▶ EXCERPTED PASSAGE:

The first paragraph lays out an explanation that the techniques that are being used are useful. It says, “Intelligence gained using the interrogation techniques has saved American lives and property. . . .”
The intro to the second section draws a distinction between laws and policies: It says that “The interrogation of [deleted, probably the initials of an individual] should proceed only with a clear understanding [a few words deleted] of all the legal and policy matters involved with the interrogation techniques, Including: [five items]”
Of the five listed items, It describes three legal matters: a DoJ memo concluding that waterboarding does not violate the Torture Statute, the fact that the Durbin Amendment was not enacted into law, and the fact that Rasul v Bush raised the prospect that there could be future US judicial review of Guantanamo cases (the memo sheepishly called this “possible concerns about . . . judicial review”. It separated the legal matters from two “policy” matters—that our “policy” is to conduct interrogations “consistent with the commitment” made by the US under Art 16 of the UN Convention Against Torture and that our military “policy” is to treat detainees humanely and consistent with Geneva “to the extent appropriate and consistent with military necessity.”

▶ RECORD EXTRACTS:
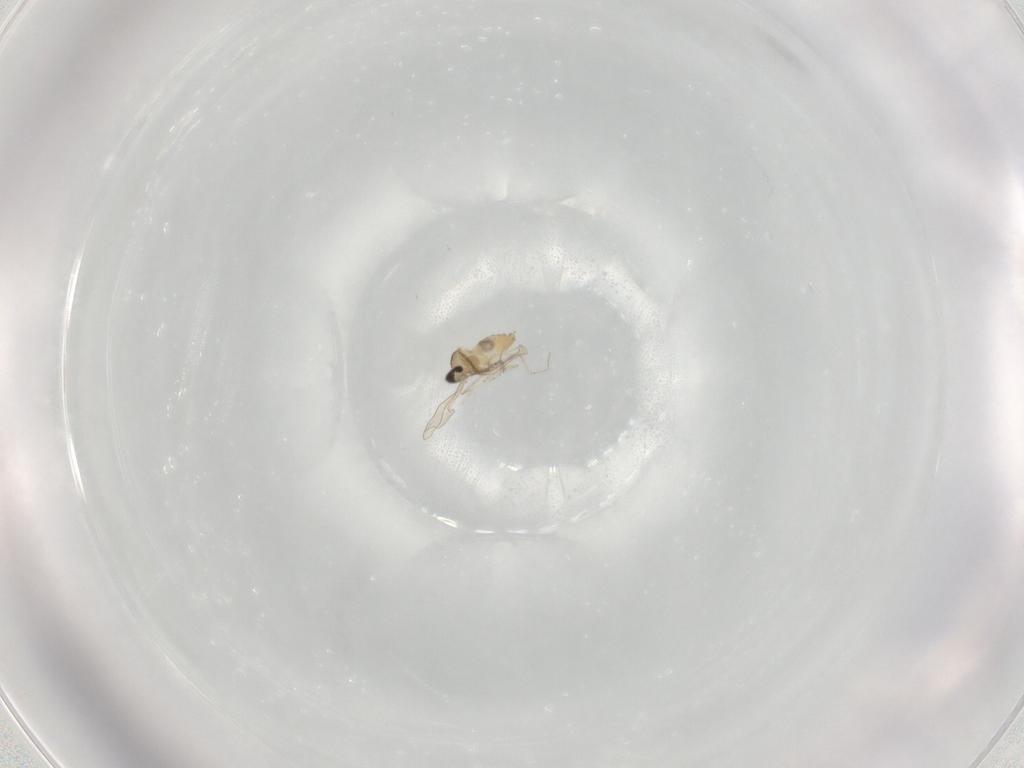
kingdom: Animalia
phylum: Arthropoda
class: Insecta
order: Diptera
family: Cecidomyiidae
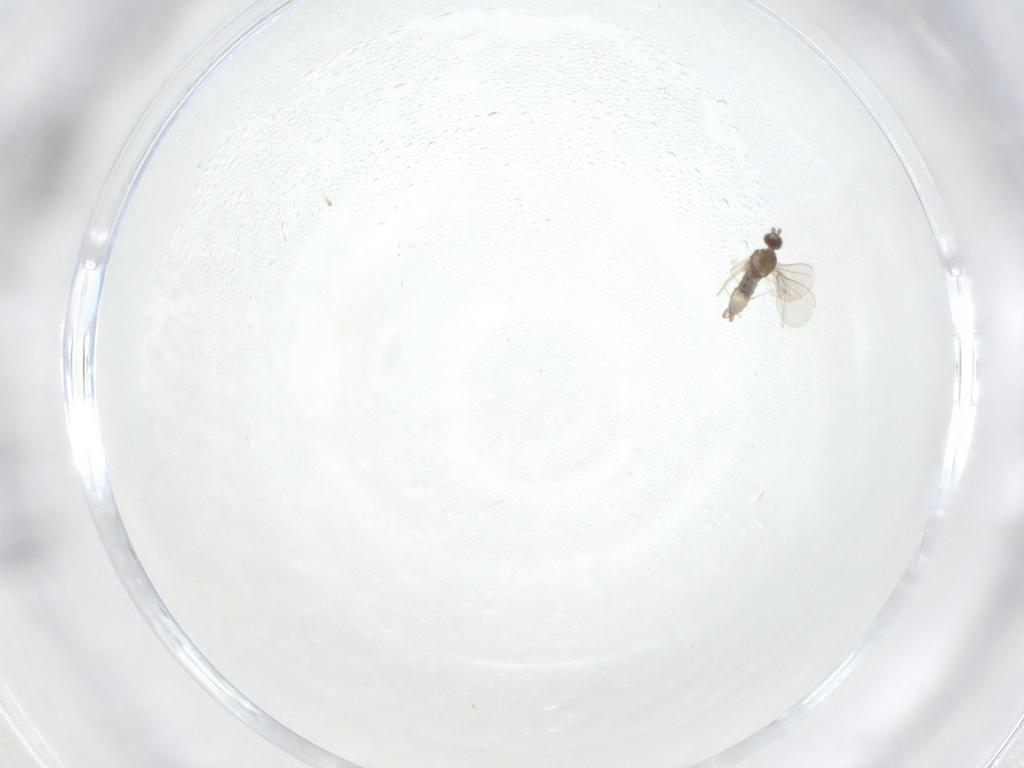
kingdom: Animalia
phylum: Arthropoda
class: Insecta
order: Diptera
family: Cecidomyiidae
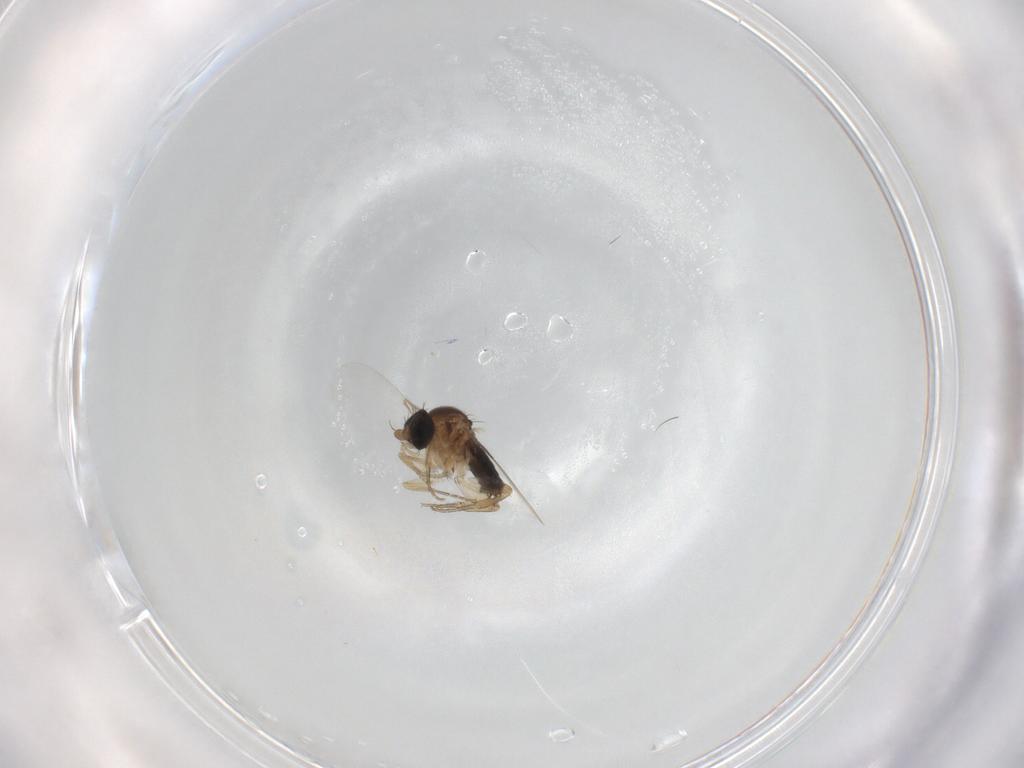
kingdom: Animalia
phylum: Arthropoda
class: Insecta
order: Diptera
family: Phoridae
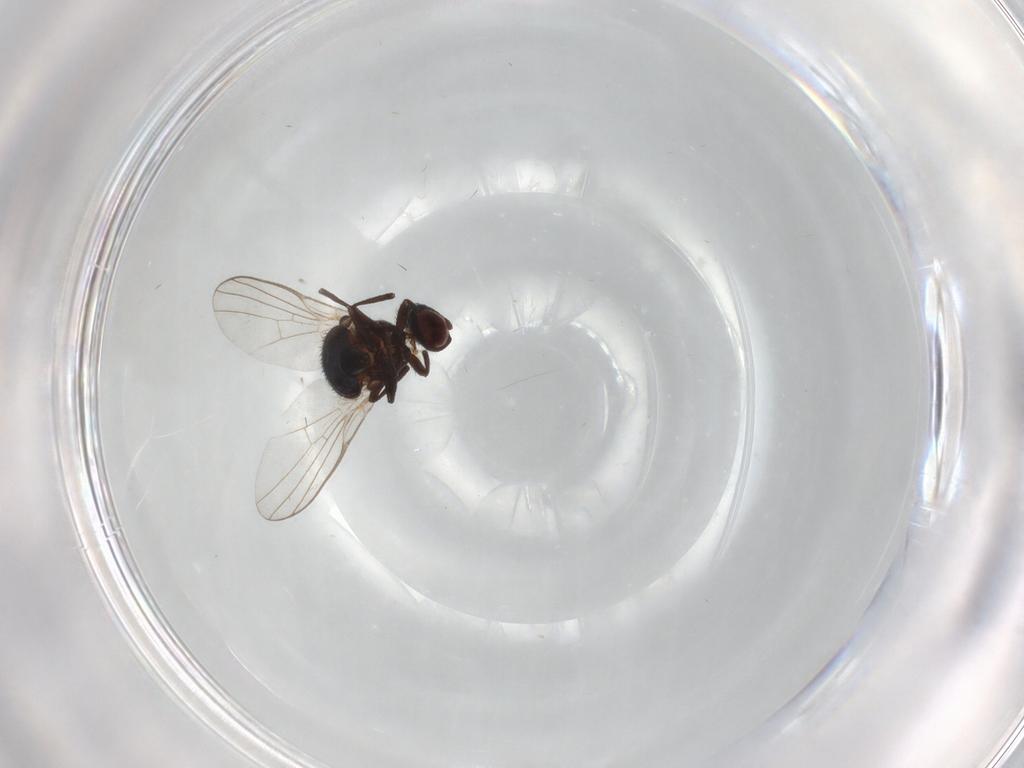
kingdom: Animalia
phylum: Arthropoda
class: Insecta
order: Diptera
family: Agromyzidae
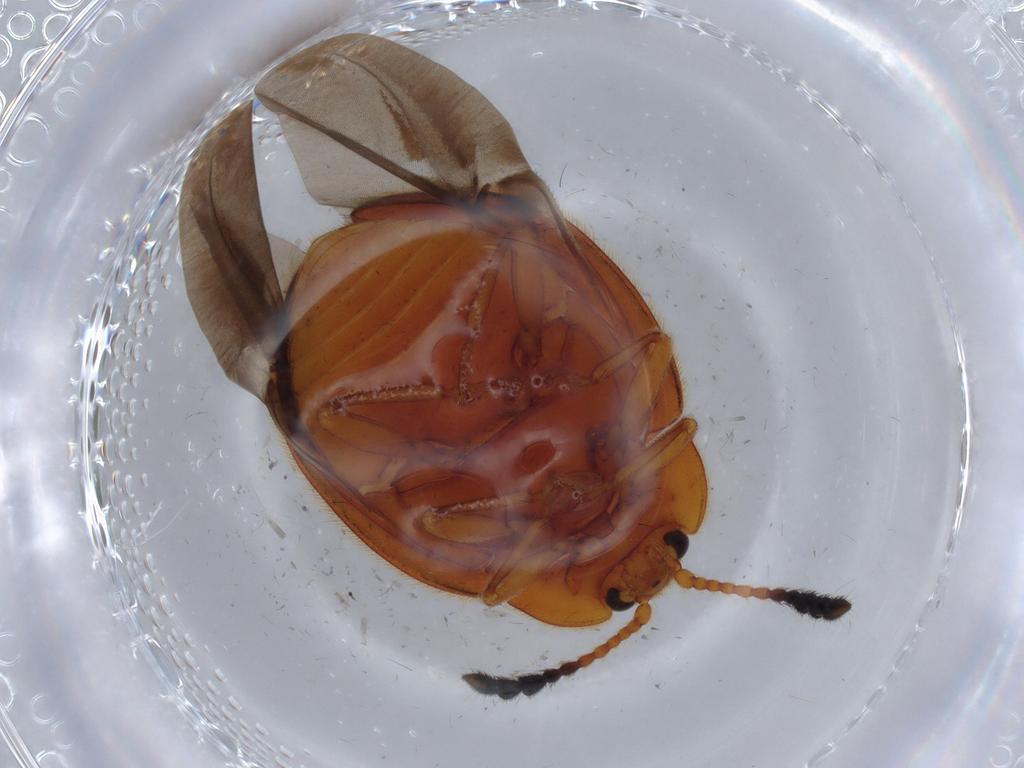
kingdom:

▶ REQUEST A: In the passage about the interrogation memo, what did the DoJ memo conclude about waterboarding?
▶ REQUEST B: Pick up the passage about the interrogation memo after its final sentence and carry it forward.
You won't need the records for anything here.

▶ REPLY A: It concluded that waterboarding does not violate the Torture Statute.

▶ REPLY B:
Let me translate. When someone does things that are illegal, that person can be prosecuted. When someone does something that’s contrary to policy, they can theoretically be fired, but (the memo winks) look back at paragraph 1. Violating policy could save American lives and property. You need only look to what happened in the White House when someone violated policy by leaking the information in the Plame affair to see what the consequneces are of violating stated policy.